Towards the late 50s and early 60s, independent American filmmaking became one of the few spaces where LGBTQ issues and relationships were explored openly and without caricature. Figures like Andy Warhol and Kenneth Anger (again) dominated gay experimental film with pieces like Kiss (1963), My Hustler (1966), and Scorpio Rising (1963).

Behind Every Good Man (1967), directed by Nikolai Ursin, is a masterful mini documentary about a Black transgender woman living in Los Angeles in the late 60s. The piece delivers an intimate look at the life of Black trans women pre-‘liberation’. “There was this time I was out at a gas station in west LA,” says the unnamed star, over a montage of her dressing for the day. “And I decided to go in the mens’ room. Not because I am a man, but because I wanted to go in the mens’ room, period.” 

Another documentary on the experiences of transgender women pre-Stonewall is Queens at Heart, a 1967 piece with no credited director. It follows four trans women being interviewed on their sexual experiences with men.
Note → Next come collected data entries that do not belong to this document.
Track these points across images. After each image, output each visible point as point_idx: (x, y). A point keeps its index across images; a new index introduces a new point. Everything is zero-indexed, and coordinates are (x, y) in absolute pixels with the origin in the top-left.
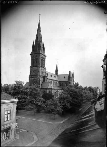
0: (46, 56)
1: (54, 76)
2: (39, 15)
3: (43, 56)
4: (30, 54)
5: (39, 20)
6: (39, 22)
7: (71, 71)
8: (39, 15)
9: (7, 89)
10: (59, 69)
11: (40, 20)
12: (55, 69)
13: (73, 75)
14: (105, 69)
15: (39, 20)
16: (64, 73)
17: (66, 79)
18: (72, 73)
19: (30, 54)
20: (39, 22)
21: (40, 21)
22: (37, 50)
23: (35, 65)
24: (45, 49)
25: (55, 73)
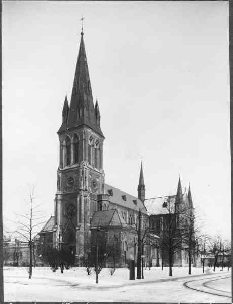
0: (105, 137)
1: (133, 201)
2: (82, 19)
3: (97, 137)
4: (58, 133)
5: (82, 34)
6: (82, 38)
7: (185, 192)
8: (82, 19)
9: (228, 265)
10: (146, 182)
11: (84, 32)
12: (137, 184)
13: (189, 196)
14: (163, 264)
15: (82, 34)
16: (161, 212)
17: (171, 209)
18: (187, 192)
19: (58, 133)
20: (82, 38)
21: (84, 36)
22: (79, 120)
23: (123, 221)
24: (100, 117)
25: (136, 195)
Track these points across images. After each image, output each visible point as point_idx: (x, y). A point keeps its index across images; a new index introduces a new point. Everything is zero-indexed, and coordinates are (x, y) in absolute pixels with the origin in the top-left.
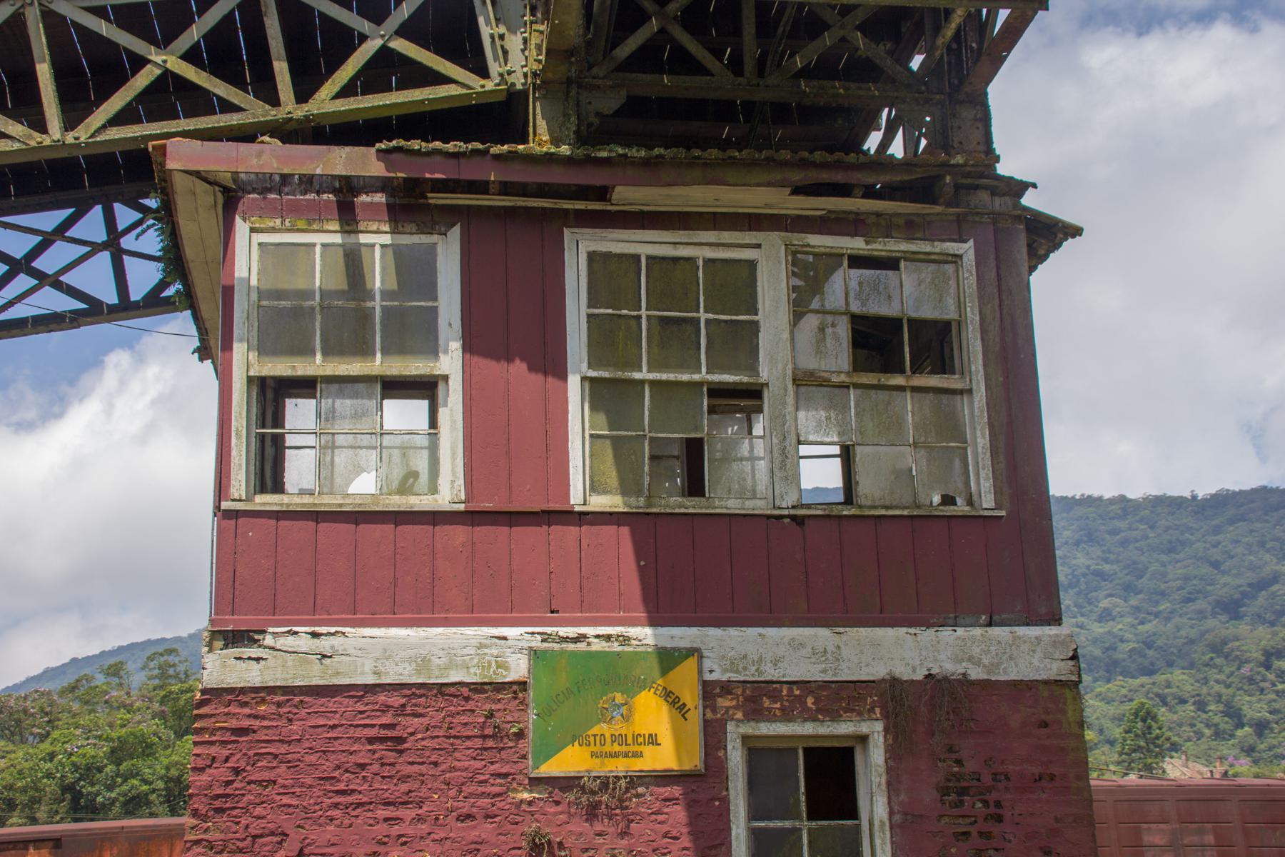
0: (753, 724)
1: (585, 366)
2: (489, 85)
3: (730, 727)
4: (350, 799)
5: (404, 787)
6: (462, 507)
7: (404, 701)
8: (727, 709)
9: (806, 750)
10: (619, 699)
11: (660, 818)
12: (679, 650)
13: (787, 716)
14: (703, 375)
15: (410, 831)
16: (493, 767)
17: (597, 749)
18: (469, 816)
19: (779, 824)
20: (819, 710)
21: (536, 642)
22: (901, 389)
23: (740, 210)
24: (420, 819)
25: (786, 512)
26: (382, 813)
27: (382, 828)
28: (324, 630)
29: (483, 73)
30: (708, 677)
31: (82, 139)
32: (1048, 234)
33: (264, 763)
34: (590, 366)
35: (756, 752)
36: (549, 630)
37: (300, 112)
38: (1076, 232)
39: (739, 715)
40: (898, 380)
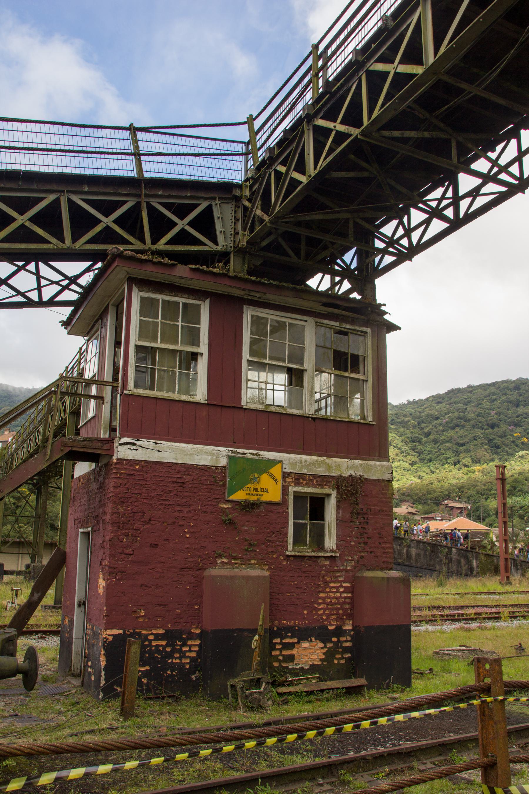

The interviewer is a fumbling, transphobic man, but Queens at Heart is still a valuable piece of trans film history: the fierceness with which the subjects of the interview respond to ignorant questions is inspiring, heartwarming, and hilarious. While much of LGBTQ history before the Gay Liberation movement is portrayed as full of fear and repression, many of these mini documentaries prove otherwise: the perseverence and candor of trans women is no post-Stonewall phenomenon.

Gone wrong and gone right, film remains one of the most valuable artistic mediums in queer American history. Whether it be preserving it, twisting it, portraying it or making it, movies have seen LGBTQ representation evolve from villainy or underground fear to pride, joy, and the celebration of queer life, even when the censorship of mainstream media prevented the positive portrayal of gay, lesbian or trans people on the big screen for nearly 3 decades. The work done by filmmakers in this often-forgotten era of American movies laid the groundwork for later movements, most prominently New Queer Cinema, a movement of the 1990s that saw the expression of LGBTQ filmmakers reach new heights, especially artists of color whose voices had been previously oppressed – both by the racism of mainstream film and white homosexual individuals. 

2020 should be the same: an uplifting of the voices of BIPOC within lesbian, gay and transgender communities. The history of these identities in America would not be nearly as rich, powerful, and documented without gay & transgender people of color. During this time, we must care for each other, uplift oppressed voices, and remember: not that long ago, the first brick was thrown by a Black trans woman.